▸ **Given text**
2 minutes
Leetcode 1641
Count Sorted Vowel Strings
Count Sorted Vowel Strings
Head on over here to try the problem for yourself.
Hint says back-tracking, solutions say dynamic programming 😅.
Back-tracking
Algorithm
The goal is to get all sorted combinations of the vowels for a string of length n
. I set up a count
variable outside the functions to ensure it stays out of scope for all the recursive calls. The helper()
function recieves the previous index and remaining charaters. helper()
loops till 4 (because there are 5 vowels). Everytime, n==0
, increment counter
.
Code
public class solution {
int count = 0;
public int countVowelStrings(int n) {
helper(n,0);
return count;
}
public void helper(int n, int index) {
if(n <= 0) {
count++;
return;
}
for(; index < 5; index++) {
helper(n - 1, index);
// index not decremented because same
// letters are valid
}
}
}
Dynamic Programming
Algorithm
The following pattern explains the intuition behind this approach.
a | e | i | o | u | |
---|---|---|---|---|---|
n = 1 | 1 | 1 | 1 | 1 | |
n = 2 | 5 | 4 | 3 | 2 | 1 |
n = 3 | 15 | 10 | 6 | 3 | 1 |
: |
The last string will always be uuuu.. n times
. Every other string will occur count of previous + count of next.
Code
public int countVowelStrings(int n) {
int[] store = new int[5];
for(int i = 0; i < store.length; i++)
store[i] = 1;
// This is the base condition when n = 1
// so we check for n > 1 in the while
while(n-- > 1) {
for(int i = 3; i >= 0; i--) {
store[i] += store[i+1];
// follow the pattern :)
// i was giving i-1 and
// was really confused
}
}
int result = 0;
for(int i = 0; i < store.length; i++)
result += store[i];
return result;
}

▸ **Source material**

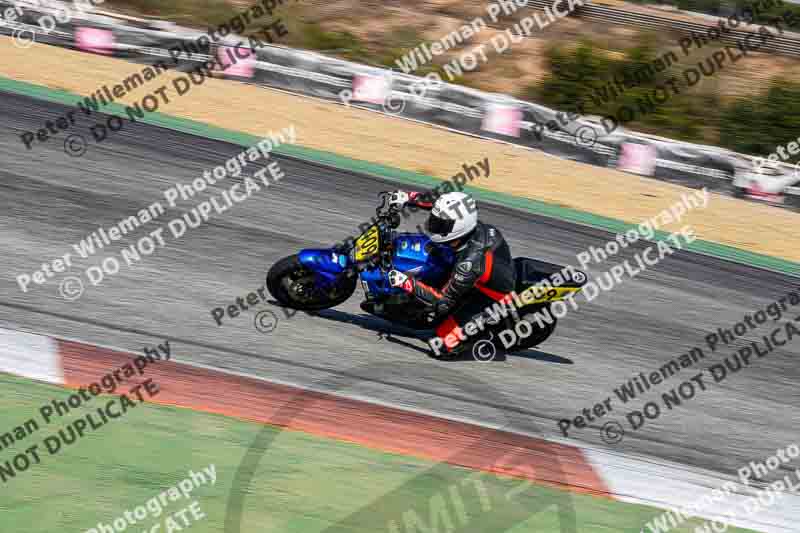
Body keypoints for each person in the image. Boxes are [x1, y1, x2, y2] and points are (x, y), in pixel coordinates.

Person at [385, 190, 515, 357]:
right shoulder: (464, 221)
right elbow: (438, 204)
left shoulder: (467, 266)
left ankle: (479, 331)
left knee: (441, 346)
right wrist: (408, 197)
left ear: (457, 228)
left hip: (492, 295)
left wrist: (406, 283)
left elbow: (442, 301)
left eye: (440, 225)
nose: (433, 226)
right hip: (486, 266)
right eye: (435, 221)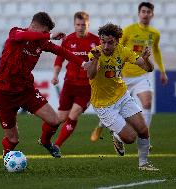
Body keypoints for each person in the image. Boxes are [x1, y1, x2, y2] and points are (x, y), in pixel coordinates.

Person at [0, 12, 87, 159]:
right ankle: (7, 158)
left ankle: (45, 141)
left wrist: (83, 63)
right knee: (13, 139)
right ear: (35, 26)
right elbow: (23, 36)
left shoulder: (41, 42)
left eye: (48, 33)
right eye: (45, 31)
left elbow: (61, 51)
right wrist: (49, 36)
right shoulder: (16, 33)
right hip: (3, 94)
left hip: (26, 91)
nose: (46, 34)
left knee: (54, 121)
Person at [90, 2, 168, 154]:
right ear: (139, 13)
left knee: (147, 102)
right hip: (122, 75)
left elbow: (156, 52)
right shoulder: (128, 31)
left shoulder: (155, 34)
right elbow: (118, 51)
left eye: (148, 12)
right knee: (114, 106)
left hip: (140, 75)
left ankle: (143, 135)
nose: (145, 14)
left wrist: (162, 70)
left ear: (152, 14)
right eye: (143, 11)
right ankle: (115, 130)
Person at [82, 23, 159, 171]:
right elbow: (90, 74)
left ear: (117, 41)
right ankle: (117, 135)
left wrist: (147, 59)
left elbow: (148, 68)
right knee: (130, 138)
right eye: (103, 42)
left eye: (110, 42)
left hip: (122, 96)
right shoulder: (95, 53)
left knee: (143, 130)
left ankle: (143, 164)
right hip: (103, 105)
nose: (105, 46)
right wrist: (96, 60)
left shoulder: (124, 51)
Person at [49, 11, 100, 150]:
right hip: (69, 84)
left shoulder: (96, 42)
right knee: (60, 117)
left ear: (88, 24)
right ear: (74, 24)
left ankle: (57, 145)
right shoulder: (68, 40)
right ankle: (45, 139)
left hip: (86, 86)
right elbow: (60, 58)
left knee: (74, 113)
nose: (80, 27)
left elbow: (100, 65)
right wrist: (55, 75)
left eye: (83, 24)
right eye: (78, 24)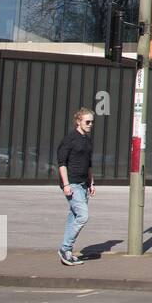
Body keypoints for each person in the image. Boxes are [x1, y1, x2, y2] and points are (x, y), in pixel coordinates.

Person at [56, 107, 95, 265]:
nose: (90, 124)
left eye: (92, 122)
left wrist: (91, 182)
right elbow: (62, 163)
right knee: (83, 216)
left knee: (73, 217)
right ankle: (65, 248)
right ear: (78, 121)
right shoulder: (70, 139)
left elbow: (89, 163)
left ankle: (67, 251)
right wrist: (66, 184)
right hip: (72, 183)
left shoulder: (87, 140)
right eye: (87, 121)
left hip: (83, 184)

▸ **Problem statement**
Please return the vowel strings write-up from "Hint says back-tracking, solutions" to "calls. The helper()", copied word for word. Work only from the vowel strings write-up.

▸ **Output**
Hint says back-tracking, solutions say dynamic programming 😅.
Back-tracking
Algorithm
The goal is to get all sorted combinations of the vowels for a string of length n
. I set up a count
variable outside the functions to ensure it stays out of scope for all the recursive calls. The helper()